++++ DATA FOR THIS TASK

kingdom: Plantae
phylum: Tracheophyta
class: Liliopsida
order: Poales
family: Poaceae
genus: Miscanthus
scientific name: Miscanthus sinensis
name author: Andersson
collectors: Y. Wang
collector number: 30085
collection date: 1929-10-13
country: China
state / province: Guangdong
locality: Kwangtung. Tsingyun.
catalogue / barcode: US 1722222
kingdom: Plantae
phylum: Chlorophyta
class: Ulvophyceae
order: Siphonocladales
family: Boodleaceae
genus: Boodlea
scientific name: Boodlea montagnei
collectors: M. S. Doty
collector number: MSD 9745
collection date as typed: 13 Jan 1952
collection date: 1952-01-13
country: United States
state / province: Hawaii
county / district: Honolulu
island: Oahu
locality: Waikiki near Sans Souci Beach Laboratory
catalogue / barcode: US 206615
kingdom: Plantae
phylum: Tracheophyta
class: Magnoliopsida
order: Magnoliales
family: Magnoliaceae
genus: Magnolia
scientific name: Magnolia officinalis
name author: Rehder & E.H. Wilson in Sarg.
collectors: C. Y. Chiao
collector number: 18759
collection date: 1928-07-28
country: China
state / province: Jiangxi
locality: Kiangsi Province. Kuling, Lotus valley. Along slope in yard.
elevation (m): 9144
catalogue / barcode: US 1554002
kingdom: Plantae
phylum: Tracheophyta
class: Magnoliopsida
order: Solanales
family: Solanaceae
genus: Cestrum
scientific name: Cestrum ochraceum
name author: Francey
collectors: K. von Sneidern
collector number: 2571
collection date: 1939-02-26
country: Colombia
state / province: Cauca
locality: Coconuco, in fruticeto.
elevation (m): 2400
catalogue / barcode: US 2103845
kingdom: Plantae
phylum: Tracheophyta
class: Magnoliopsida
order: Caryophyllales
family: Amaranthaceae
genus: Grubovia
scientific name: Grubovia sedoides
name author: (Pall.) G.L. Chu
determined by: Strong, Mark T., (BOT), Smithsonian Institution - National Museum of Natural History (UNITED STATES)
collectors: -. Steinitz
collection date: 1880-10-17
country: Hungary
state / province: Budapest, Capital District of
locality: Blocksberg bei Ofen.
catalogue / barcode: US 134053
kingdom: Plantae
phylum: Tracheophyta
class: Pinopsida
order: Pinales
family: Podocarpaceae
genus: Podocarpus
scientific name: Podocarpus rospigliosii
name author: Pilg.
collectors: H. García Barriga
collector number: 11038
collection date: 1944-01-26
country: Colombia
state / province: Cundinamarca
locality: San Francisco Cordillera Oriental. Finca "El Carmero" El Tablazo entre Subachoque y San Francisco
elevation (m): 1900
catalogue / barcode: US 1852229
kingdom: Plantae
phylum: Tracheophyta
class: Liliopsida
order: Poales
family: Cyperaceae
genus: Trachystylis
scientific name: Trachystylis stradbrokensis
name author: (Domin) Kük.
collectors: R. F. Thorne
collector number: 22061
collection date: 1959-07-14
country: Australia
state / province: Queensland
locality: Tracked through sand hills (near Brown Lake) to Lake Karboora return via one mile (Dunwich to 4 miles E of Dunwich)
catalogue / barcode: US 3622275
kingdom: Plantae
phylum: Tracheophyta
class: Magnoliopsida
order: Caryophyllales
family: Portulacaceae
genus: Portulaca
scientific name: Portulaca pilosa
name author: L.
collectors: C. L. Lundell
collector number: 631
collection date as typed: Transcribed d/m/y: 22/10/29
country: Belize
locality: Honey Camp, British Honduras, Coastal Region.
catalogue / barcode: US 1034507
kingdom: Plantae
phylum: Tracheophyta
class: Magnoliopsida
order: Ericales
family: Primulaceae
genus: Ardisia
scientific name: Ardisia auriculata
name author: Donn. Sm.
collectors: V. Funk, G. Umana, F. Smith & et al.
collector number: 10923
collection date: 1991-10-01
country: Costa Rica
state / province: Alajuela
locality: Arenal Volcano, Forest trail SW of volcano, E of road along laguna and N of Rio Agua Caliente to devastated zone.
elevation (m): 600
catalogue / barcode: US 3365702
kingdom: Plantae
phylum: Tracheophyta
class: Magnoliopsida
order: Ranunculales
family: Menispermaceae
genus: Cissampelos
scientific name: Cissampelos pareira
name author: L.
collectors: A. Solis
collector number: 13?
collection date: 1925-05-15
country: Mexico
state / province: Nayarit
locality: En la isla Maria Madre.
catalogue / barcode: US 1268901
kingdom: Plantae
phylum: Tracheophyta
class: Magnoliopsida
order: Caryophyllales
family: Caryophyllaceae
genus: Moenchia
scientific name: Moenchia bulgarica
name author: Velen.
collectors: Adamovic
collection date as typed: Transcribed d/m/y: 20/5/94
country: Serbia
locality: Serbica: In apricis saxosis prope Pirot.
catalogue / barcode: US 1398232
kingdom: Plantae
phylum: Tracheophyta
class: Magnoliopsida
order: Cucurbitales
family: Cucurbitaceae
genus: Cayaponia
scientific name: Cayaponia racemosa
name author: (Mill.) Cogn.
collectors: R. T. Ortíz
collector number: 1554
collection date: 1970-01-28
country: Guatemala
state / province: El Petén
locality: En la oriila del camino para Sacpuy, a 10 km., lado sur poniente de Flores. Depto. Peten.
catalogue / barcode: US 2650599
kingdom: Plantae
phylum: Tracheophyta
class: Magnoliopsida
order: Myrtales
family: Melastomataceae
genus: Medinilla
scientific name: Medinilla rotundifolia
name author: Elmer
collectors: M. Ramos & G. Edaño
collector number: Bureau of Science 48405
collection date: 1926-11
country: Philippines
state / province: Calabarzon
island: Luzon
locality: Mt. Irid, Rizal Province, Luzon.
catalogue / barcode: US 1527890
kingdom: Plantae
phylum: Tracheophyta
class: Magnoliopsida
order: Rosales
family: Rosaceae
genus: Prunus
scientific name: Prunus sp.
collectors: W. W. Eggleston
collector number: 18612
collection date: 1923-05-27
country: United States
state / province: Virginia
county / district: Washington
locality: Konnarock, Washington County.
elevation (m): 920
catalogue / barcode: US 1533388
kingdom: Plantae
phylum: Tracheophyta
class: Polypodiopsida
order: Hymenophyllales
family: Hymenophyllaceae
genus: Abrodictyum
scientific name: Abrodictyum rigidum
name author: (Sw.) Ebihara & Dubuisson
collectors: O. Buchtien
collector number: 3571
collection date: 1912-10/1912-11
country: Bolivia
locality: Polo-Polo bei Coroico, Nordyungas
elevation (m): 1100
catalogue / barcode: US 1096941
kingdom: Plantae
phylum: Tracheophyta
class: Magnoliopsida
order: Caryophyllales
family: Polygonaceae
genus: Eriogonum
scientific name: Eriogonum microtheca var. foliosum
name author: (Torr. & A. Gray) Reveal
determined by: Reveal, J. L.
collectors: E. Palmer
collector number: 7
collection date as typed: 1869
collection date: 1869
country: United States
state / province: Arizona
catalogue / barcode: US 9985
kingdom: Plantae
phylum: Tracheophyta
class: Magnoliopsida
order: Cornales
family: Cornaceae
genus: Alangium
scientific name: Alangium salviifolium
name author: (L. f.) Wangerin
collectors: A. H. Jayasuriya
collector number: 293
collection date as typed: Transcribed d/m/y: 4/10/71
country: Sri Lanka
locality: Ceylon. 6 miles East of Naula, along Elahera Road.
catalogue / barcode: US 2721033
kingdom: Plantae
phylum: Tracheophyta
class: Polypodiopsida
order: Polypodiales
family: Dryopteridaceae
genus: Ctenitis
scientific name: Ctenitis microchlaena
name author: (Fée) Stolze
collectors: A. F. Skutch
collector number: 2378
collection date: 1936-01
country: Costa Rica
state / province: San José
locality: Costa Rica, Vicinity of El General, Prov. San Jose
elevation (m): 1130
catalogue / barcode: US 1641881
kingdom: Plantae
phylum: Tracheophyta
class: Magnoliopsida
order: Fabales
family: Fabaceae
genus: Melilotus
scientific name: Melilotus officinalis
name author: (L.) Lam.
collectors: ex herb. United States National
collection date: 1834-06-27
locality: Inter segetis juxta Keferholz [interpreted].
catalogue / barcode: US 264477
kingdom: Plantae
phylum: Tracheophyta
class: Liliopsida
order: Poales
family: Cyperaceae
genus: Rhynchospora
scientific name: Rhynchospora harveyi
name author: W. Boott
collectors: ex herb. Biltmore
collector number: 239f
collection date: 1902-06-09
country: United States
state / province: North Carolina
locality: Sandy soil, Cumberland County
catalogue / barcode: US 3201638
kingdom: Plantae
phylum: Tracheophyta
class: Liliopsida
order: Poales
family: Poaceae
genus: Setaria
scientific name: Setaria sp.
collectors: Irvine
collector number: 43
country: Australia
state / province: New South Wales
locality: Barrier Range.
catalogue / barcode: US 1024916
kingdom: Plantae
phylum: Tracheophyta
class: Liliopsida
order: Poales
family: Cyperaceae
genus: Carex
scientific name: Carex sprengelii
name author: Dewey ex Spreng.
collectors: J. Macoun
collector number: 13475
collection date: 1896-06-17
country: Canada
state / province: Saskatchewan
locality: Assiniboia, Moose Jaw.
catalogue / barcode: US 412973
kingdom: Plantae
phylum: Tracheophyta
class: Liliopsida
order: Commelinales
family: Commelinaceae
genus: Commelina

++++++++

WHAT YOU HAVE TO DO
Put the part of the data above that opens with the line containing "collection date: 1880-10-17" and closes with the line containing "collector number: 22061", both included, into a Markdown table with the columns Row and Line, one line per row and no blank lines.

TASK RESULT
| Row | Line |
|---|---|
| 1 | collection date: 1880-10-17 |
| 2 | country: Hungary |
| 3 | state / province: Budapest, Capital District of |
| 4 | locality: Blocksberg bei Ofen. |
| 5 | catalogue / barcode: US 134053 |
| 6 | kingdom: Plantae |
| 7 | phylum: Tracheophyta |
| 8 | class: Pinopsida |
| 9 | order: Pinales |
| 10 | family: Podocarpaceae |
| 11 | genus: Podocarpus |
| 12 | scientific name: Podocarpus rospigliosii |
| 13 | name author: Pilg. |
| 14 | collectors: H. García Barriga |
| 15 | collector number: 11038 |
| 16 | collection date: 1944-01-26 |
| 17 | country: Colombia |
| 18 | state / province: Cundinamarca |
| 19 | locality: San Francisco Cordillera Oriental. Finca "El Carmero" El Tablazo entre Subachoque y San Francisco |
| 20 | elevation (m): 1900 |
| 21 | catalogue / barcode: US 1852229 |
| 22 | kingdom: Plantae |
| 23 | phylum: Tracheophyta |
| 24 | class: Liliopsida |
| 25 | order: Poales |
| 26 | family: Cyperaceae |
| 27 | genus: Trachystylis |
| 28 | scientific name: Trachystylis stradbrokensis |
| 29 | name author: (Domin) Kük. |
| 30 | collectors: R. F. Thorne |
| 31 | collector number: 22061 |